**Text section**

/---

A recent study published in Frontiers in Microbiology revealed that while iron-rich conditions help support pulmonary persistence, they also — opposingly — decrease virulence and promote tissue damage. According to the authors, the study underscores an important paradox that could explain why lung infections caused by the bacteria Pseudomonas aeruginosa can become severe and hard to eradicate.
This and other findings of the study were detailed in the paper, “Iron Dictates the Growth, Biofilm Formation and Virulence of Pseudomonas aeruginosa in Pulmonary Infections.”
P. aeruginosa is a resourceful bacterium that can infiltrate numerous body systems; however, lung infections that become persistent are increasingly difficult to treat due to the pathogen’s ability to form biofilms. These biofilms form a protective cellular matrix that adheres to surfaces and can resist treatment, making chronic lung infections particularly stubborn.
Further, P. aeruginosa employs a complex assortment of virulence factors to promote and prolong infection, including toxic compounds, tissue-degrading enzymes and siderophores — molecules that bind iron to support growth and survival. The amount of iron available in a local environment significantly alters the extent of bacterial growth and virulence, the researchers said.
Although human bodies naturally maintain overall iron, certain pulmonary conditions can expose bacterium to variable iron levels that impact pathogenicity. There has been little research using both in vitro and in vivo models to investigate the role of iron in influencing the behavior of P. aeruginosa in chronic lung infections.
In the study, researchers examined how changing iron concentrations influence P. aeruginosa growth, biofilm formation and virulence. They used laboratory models that mimicked iron-replete and iron-restricted conditions applicable to pulmonary infection. Both the clinical bacteria and reference strain (PAO1) were tested under the varying conditions.
To create iron-deficient conditions, the researchers applied tryptic soy broth (TSB) with zero to 500 mm dipyridyl (DP), an iron chelator. They found that as DP increased, PAO1 growth progressively slowed. Ultimately, they selected TSB with 400 mm DP as the optimal iron-deficient condition.
The researchers observed that within the iron-replete environments, compared to the iron-restricted or partially iron-restored environments, all strains of P. aeruginosa:
- Grew at an optimal rate
- Significantly increased biofilm formation
- Significantly decreased virulence
In mouse models, those infected with cultured bacteria in an iron-replete environment demonstrated minimal granulocyte infiltration of alveolar walls and slightly irregular bronchiolar epithelium. The mice that were infected with bacteria grown in an iron-restricted environment demonstrated more abnormal results, such as alveolar narrowing or collapse, increased immune cell penetration, bronchiolar irregularities, perivascular edema, irregular hemorrhaging and interstitial vascular congestion.
Ultimately, researchers said the study suggests that iron-rich conditions support healthy growth with reduced pathogenicity, whereas iron-restricted conditions drive P. aeruginosa into a more aggressive, infectious state. Therefore, based on these findings, the authors said physicians should be cautious of treatments approaches aimed solely at iron deprivation, as they can inadvertently aggravate lung inflammation and damage and cause chronic infection.

\---

[Records in a dataset]
/---

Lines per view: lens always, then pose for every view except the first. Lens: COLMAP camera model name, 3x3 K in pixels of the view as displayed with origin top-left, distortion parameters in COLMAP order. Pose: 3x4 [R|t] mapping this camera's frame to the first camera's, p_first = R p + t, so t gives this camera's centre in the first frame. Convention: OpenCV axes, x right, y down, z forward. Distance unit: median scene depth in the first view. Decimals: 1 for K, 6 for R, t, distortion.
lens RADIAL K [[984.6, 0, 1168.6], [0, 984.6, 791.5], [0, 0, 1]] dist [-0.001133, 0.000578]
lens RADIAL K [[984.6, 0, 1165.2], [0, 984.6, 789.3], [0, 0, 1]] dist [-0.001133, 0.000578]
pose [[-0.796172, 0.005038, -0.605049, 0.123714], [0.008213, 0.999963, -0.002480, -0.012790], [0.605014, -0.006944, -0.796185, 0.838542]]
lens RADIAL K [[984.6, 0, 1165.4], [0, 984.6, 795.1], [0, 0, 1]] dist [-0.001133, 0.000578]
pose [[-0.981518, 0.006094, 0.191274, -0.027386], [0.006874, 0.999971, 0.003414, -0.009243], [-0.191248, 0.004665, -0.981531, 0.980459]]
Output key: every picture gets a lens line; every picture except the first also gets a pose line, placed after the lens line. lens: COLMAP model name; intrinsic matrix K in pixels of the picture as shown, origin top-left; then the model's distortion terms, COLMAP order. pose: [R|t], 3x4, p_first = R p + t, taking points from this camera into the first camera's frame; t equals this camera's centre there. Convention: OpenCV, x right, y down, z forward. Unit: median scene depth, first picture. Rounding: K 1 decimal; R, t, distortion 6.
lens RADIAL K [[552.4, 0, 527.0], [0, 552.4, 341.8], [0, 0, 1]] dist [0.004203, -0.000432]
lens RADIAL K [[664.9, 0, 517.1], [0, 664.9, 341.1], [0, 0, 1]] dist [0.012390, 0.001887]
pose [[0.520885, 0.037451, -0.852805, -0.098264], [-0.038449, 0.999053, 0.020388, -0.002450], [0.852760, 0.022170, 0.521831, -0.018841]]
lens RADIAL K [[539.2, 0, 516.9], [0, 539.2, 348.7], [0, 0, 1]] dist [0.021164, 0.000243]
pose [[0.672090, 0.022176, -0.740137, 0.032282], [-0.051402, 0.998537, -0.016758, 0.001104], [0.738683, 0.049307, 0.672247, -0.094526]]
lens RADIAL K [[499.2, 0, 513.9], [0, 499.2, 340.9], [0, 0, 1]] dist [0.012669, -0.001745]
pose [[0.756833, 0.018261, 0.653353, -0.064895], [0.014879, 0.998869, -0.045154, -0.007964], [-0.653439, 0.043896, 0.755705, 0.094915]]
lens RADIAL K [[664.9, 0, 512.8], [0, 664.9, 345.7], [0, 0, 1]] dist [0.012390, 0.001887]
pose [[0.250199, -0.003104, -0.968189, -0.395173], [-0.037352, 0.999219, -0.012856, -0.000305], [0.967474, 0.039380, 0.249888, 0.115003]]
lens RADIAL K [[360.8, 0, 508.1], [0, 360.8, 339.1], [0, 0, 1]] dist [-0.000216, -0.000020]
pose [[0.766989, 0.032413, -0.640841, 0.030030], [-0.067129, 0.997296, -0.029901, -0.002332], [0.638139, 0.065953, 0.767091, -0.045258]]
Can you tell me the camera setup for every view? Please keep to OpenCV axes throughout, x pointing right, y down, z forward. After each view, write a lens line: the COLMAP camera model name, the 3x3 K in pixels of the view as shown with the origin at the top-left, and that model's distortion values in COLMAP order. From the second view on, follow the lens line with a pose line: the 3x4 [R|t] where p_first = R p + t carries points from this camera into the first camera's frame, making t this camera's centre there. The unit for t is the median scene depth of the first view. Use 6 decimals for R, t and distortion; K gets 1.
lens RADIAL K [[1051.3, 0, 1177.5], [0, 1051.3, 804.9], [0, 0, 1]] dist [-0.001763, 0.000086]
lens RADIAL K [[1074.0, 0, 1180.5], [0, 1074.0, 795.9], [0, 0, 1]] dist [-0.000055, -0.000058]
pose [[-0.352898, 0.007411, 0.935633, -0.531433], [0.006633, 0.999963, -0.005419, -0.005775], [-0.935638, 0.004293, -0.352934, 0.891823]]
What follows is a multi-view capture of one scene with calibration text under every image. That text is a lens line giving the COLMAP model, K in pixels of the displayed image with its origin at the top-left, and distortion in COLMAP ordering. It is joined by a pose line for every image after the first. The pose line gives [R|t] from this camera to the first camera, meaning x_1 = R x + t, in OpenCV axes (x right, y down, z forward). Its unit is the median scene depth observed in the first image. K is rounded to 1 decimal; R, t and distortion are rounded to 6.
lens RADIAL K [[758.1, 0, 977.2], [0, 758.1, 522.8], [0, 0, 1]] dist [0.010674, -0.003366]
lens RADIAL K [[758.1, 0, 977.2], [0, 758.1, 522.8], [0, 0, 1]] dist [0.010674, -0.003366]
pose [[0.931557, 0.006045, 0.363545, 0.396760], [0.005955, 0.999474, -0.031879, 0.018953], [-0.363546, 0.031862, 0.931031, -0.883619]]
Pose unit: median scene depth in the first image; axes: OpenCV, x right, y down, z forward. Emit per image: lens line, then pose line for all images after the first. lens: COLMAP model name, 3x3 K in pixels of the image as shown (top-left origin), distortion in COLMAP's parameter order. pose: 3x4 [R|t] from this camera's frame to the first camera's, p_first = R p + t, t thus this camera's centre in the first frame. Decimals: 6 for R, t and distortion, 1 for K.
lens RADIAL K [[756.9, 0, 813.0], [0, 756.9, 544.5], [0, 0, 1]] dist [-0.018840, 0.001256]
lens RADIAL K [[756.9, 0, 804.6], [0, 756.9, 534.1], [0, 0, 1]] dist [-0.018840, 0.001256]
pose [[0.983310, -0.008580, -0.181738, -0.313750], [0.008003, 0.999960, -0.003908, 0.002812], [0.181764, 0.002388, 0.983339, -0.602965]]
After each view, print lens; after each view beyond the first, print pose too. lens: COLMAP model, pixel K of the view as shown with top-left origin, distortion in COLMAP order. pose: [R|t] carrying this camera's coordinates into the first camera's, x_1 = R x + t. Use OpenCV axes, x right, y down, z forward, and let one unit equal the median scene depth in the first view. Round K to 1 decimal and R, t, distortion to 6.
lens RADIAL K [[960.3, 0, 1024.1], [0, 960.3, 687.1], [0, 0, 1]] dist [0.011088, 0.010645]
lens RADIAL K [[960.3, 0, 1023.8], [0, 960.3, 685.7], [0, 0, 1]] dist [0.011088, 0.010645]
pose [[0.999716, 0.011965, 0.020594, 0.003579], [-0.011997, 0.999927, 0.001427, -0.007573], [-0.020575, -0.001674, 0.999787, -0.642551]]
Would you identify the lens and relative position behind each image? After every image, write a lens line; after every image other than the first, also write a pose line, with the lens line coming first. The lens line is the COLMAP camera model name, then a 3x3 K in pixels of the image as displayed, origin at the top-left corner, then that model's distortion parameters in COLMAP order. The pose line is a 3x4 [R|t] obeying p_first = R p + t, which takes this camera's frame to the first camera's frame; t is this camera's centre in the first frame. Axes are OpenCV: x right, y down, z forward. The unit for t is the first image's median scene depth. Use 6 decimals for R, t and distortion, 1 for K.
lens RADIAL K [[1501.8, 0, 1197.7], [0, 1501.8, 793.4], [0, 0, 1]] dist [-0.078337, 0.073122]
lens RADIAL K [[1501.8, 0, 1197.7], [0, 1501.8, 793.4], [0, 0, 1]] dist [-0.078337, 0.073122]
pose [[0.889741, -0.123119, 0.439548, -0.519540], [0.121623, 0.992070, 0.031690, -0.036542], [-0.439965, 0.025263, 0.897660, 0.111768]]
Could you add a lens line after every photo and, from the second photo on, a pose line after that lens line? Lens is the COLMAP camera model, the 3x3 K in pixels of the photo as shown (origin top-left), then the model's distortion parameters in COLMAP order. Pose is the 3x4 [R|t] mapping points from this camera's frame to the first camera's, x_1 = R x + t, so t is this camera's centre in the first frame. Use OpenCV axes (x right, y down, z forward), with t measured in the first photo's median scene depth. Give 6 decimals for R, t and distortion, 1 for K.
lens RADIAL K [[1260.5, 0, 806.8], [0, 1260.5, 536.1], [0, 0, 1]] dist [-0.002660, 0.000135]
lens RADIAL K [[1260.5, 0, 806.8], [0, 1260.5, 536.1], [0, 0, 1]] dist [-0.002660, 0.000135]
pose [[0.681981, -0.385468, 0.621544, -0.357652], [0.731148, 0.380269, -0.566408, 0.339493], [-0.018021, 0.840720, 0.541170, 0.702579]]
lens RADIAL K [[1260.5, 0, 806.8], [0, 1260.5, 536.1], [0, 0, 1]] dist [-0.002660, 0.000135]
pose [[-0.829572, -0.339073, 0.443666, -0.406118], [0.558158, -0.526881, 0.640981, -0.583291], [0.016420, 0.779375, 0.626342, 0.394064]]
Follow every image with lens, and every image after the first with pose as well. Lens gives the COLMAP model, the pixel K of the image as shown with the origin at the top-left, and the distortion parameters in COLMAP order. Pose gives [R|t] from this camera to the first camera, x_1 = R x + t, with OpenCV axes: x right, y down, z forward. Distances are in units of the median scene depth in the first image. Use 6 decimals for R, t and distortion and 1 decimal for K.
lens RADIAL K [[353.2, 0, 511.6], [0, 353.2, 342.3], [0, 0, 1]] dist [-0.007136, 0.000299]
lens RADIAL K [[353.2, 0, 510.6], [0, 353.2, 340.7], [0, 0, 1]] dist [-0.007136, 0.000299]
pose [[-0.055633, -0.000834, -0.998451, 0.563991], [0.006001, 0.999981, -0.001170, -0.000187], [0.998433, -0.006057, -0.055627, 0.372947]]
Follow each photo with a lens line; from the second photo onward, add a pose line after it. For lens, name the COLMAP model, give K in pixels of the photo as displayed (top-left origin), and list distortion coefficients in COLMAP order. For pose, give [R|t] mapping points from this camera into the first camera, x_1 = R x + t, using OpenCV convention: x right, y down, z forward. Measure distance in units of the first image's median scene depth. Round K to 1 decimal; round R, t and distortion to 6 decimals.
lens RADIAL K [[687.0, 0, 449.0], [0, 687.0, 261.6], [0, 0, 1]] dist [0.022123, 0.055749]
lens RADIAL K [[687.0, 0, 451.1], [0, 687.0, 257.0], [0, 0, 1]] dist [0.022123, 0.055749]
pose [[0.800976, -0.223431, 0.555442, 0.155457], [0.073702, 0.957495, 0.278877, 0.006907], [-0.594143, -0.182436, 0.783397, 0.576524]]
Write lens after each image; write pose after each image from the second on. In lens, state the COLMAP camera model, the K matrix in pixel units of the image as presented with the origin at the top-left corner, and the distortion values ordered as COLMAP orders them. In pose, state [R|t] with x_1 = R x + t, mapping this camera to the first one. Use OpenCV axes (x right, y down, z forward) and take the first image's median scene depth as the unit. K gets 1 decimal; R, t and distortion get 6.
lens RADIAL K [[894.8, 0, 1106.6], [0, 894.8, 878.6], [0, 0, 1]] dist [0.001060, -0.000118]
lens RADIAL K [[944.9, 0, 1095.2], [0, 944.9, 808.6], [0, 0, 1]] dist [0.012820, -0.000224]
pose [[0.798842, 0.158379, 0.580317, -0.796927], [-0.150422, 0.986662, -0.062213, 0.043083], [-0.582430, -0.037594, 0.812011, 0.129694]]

\---

**What to work on**
(a) Reproduce the article on iron and P. aeruginosa from "This and other" down to "infections particularly stubborn.".
(b) In the article on iron and P. aeruginosa, turn the paragraph that begins "In mouse models" into a short list that keeps its main facts.

**Outputs for the tasks**
(a)
This and other findings of the study were detailed in the paper, “Iron Dictates the Growth, Biofilm Formation and Virulence of Pseudomonas aeruginosa in Pulmonary Infections.”
P. aeruginosa is a resourceful bacterium that can infiltrate numerous body systems; however, lung infections that become persistent are increasingly difficult to treat due to the pathogen’s ability to form biofilms. These biofilms form a protective cellular matrix that adheres to surfaces and can resist treatment, making chronic lung infections particularly stubborn.

(b)
- Mice infected with bacteria grown with plenty of iron: minimal granulocyte infiltration of alveolar walls and slightly irregular bronchiolar epithelium.
- Mice infected with bacteria grown with restricted iron: more abnormal results, including alveolar narrowing or collapse, more immune cell penetration, bronchiolar irregularities, perivascular edema, irregular hemorrhaging and interstitial vascular congestion.